Data supplied:
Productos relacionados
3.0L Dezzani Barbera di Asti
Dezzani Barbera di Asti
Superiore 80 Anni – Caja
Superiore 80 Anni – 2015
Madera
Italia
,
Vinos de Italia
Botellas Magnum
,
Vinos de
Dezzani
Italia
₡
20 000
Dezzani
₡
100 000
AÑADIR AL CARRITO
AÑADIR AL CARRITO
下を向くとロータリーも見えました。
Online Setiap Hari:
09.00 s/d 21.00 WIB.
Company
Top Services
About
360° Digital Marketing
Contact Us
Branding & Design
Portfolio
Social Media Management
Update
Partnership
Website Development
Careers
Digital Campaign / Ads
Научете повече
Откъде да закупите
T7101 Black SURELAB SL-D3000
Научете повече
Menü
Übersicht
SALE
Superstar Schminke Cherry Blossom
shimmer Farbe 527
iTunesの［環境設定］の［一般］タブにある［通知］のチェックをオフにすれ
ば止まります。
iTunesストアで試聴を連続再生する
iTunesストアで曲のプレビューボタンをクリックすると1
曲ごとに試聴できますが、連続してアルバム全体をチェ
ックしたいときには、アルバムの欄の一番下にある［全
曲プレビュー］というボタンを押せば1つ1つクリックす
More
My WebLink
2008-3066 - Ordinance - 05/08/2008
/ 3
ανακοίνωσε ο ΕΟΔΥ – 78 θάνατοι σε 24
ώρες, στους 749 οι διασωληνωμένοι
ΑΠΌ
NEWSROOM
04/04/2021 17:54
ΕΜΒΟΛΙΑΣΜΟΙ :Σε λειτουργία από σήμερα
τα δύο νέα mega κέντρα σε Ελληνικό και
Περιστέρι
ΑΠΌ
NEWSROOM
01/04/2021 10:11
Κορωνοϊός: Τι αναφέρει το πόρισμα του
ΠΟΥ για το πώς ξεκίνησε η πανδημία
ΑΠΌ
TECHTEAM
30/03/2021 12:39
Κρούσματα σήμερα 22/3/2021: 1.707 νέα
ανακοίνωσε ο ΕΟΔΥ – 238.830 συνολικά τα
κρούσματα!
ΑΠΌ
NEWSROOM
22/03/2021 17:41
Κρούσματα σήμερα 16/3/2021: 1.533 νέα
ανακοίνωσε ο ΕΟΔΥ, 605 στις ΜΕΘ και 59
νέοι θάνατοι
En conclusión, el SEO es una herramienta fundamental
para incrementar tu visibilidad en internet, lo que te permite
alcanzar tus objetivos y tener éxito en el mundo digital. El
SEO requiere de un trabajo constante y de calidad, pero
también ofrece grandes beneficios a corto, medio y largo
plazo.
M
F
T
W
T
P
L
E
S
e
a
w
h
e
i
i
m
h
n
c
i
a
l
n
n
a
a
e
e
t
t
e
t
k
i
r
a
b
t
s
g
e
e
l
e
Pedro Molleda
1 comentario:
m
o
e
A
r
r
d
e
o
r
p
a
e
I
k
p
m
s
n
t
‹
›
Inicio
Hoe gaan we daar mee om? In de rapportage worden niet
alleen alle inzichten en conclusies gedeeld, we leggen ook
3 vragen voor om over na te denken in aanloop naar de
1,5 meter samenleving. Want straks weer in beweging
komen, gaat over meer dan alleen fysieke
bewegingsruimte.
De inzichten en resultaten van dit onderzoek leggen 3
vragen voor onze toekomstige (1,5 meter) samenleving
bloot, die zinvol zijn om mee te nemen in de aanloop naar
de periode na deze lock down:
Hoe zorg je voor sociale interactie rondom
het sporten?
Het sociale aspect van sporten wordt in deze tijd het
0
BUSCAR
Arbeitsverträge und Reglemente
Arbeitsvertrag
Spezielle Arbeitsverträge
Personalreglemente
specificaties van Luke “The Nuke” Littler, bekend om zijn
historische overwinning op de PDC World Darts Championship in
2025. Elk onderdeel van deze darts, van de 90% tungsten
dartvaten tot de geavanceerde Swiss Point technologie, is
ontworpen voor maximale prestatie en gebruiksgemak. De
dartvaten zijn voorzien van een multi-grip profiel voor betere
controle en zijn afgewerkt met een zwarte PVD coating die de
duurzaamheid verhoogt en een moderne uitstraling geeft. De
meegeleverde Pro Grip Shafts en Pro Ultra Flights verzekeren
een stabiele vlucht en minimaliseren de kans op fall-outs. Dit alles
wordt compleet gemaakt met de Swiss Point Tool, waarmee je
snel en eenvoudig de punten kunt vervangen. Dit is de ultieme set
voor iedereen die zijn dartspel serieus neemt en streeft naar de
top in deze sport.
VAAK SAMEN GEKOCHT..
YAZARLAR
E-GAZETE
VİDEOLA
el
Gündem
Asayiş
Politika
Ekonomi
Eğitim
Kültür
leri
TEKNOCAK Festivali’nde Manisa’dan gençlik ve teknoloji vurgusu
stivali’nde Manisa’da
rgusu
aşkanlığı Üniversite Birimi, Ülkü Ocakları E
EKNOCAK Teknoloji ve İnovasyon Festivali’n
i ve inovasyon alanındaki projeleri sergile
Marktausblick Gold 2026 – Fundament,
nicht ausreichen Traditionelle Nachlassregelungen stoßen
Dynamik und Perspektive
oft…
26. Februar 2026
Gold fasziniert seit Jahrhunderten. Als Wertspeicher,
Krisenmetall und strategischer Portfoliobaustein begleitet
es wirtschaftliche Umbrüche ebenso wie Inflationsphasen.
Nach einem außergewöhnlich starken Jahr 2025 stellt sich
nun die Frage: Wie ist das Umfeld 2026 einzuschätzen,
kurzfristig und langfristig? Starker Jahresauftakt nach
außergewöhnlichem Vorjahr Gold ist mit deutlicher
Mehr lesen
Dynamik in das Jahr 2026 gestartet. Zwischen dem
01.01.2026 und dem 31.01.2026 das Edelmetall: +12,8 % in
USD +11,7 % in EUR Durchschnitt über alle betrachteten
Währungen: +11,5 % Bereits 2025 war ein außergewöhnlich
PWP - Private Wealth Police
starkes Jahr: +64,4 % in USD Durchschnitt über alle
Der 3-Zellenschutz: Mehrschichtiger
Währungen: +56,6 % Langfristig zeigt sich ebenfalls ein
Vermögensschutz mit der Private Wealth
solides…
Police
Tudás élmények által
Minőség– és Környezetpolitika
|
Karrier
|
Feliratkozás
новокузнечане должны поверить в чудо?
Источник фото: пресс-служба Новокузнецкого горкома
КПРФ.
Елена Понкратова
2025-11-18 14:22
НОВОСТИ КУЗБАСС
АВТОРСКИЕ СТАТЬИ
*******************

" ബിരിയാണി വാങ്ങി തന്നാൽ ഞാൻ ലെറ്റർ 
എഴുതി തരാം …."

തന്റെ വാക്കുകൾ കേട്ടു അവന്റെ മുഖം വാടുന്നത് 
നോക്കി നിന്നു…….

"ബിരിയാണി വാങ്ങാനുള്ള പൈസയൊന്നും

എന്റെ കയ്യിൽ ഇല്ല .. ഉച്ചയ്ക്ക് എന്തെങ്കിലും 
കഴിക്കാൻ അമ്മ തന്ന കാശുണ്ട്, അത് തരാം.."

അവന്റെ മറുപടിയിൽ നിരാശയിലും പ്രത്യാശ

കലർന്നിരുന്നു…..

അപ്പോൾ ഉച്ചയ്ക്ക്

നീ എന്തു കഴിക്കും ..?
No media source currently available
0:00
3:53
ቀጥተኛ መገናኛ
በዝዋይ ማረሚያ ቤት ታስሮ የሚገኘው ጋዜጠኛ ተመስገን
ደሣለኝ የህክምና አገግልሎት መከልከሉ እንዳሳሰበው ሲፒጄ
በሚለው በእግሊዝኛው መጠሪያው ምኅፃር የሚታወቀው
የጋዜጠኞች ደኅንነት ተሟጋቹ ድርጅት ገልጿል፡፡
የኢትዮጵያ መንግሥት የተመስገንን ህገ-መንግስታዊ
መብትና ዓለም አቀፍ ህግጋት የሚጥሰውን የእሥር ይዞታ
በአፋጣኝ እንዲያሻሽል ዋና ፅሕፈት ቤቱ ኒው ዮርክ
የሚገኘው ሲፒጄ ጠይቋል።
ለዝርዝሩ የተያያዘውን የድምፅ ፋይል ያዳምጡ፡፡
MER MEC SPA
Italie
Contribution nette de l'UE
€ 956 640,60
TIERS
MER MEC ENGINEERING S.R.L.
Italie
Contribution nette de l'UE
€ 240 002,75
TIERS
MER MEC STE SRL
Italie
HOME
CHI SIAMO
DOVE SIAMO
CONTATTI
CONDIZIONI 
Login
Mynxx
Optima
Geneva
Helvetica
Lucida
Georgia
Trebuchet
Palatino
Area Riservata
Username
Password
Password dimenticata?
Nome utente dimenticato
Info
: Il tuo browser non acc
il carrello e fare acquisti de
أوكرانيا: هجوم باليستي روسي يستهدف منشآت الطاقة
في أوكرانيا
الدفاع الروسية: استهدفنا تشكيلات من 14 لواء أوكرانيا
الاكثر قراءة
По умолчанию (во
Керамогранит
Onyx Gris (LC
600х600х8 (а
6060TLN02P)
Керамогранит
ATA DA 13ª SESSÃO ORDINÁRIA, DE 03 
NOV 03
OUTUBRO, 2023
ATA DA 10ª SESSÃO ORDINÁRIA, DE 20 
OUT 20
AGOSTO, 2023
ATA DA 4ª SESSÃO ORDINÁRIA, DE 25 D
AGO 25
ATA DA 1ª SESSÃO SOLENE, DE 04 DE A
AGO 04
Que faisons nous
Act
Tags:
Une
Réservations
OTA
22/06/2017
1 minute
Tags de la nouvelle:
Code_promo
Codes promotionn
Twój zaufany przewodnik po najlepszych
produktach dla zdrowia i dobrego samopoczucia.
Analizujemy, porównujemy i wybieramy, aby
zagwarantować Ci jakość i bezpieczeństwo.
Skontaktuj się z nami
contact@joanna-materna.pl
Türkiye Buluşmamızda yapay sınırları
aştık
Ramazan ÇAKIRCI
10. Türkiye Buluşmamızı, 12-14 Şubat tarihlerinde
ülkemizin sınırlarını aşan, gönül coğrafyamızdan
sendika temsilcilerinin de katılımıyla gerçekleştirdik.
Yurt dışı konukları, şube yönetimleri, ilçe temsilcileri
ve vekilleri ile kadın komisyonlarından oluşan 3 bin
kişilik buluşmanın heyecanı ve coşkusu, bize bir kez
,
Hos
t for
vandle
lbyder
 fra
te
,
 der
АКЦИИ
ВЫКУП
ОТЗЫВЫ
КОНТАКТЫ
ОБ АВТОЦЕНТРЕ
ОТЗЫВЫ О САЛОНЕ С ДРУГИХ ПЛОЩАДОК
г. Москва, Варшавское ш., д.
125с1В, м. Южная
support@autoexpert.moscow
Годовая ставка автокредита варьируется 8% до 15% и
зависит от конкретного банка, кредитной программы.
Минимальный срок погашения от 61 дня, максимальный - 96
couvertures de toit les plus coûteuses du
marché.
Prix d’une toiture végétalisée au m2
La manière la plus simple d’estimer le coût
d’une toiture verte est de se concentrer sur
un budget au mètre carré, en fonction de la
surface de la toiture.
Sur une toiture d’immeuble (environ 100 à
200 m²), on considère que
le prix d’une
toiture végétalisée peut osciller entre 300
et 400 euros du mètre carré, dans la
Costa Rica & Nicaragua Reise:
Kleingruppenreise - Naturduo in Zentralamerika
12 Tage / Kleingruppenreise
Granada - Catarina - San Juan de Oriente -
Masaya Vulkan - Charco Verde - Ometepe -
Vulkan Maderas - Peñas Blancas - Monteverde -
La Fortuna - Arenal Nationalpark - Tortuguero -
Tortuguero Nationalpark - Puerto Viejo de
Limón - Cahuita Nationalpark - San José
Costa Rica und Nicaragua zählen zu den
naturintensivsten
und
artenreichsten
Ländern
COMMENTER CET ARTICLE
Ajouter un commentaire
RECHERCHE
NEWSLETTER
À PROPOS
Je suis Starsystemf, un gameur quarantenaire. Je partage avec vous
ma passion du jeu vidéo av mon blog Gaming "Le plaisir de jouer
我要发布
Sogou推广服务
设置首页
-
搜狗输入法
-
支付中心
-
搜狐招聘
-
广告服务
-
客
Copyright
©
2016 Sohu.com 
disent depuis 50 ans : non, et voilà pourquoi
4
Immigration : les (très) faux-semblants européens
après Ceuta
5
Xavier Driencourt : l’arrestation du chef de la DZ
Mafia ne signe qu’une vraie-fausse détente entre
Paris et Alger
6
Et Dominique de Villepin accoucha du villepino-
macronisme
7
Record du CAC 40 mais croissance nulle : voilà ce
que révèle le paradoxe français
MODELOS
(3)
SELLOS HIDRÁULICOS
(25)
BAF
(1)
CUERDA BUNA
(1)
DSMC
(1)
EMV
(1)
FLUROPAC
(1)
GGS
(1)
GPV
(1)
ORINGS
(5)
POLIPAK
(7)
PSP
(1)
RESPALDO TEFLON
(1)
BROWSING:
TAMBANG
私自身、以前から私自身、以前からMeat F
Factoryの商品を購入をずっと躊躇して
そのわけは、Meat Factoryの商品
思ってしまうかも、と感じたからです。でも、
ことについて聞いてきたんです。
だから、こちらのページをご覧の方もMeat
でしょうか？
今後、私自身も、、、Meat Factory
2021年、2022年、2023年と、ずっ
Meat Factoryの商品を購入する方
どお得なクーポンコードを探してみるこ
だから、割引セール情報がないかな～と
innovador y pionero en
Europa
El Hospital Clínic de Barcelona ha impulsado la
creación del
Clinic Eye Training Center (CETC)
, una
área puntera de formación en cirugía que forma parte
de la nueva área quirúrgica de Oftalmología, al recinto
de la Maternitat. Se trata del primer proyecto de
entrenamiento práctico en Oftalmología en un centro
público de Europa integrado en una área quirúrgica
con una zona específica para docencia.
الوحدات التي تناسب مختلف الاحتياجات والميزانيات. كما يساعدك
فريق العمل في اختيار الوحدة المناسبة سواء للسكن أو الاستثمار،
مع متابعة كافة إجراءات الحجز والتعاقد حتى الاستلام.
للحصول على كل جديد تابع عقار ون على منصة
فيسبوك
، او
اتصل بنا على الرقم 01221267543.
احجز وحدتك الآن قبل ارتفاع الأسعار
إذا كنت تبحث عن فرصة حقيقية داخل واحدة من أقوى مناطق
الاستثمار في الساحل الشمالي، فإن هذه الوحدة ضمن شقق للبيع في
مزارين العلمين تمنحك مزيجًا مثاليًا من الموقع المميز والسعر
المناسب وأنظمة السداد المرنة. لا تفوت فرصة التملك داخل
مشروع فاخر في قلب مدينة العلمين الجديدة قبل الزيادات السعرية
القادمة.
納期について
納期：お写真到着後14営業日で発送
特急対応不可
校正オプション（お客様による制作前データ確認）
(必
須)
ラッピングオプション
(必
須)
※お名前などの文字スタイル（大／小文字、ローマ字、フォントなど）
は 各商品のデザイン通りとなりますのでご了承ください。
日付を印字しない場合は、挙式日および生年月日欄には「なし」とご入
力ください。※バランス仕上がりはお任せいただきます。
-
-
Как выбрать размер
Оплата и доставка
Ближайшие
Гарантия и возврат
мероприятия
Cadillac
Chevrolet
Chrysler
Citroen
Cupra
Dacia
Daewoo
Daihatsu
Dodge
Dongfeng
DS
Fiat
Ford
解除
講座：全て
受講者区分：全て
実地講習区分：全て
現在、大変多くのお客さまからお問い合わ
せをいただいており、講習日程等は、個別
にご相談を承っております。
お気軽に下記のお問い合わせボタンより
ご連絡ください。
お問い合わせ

Task statement: Update the material from its first line up to and including the line with "shimmer Farbe 527": replace "Portfolio" with "Projects" and leave every other line unchanged.

Reply:
Productos relacionados
3.0L Dezzani Barbera di Asti
Dezzani Barbera di Asti
Superiore 80 Anni – Caja
Superiore 80 Anni – 2015
Madera
Italia
,
Vinos de Italia
Botellas Magnum
,
Vinos de
Dezzani
Italia
₡
20 000
Dezzani
₡
100 000
AÑADIR AL CARRITO
AÑADIR AL CARRITO
下を向くとロータリーも見えました。
Online Setiap Hari:
09.00 s/d 21.00 WIB.
Company
Top Services
About
360° Digital Marketing
Contact Us
Branding & Design
Projects
Social Media Management
Update
Partnership
Website Development
Careers
Digital Campaign / Ads
Научете повече
Откъде да закупите
T7101 Black SURELAB SL-D3000
Научете повече
Menü
Übersicht
SALE
Superstar Schminke Cherry Blossom
shimmer Farbe 527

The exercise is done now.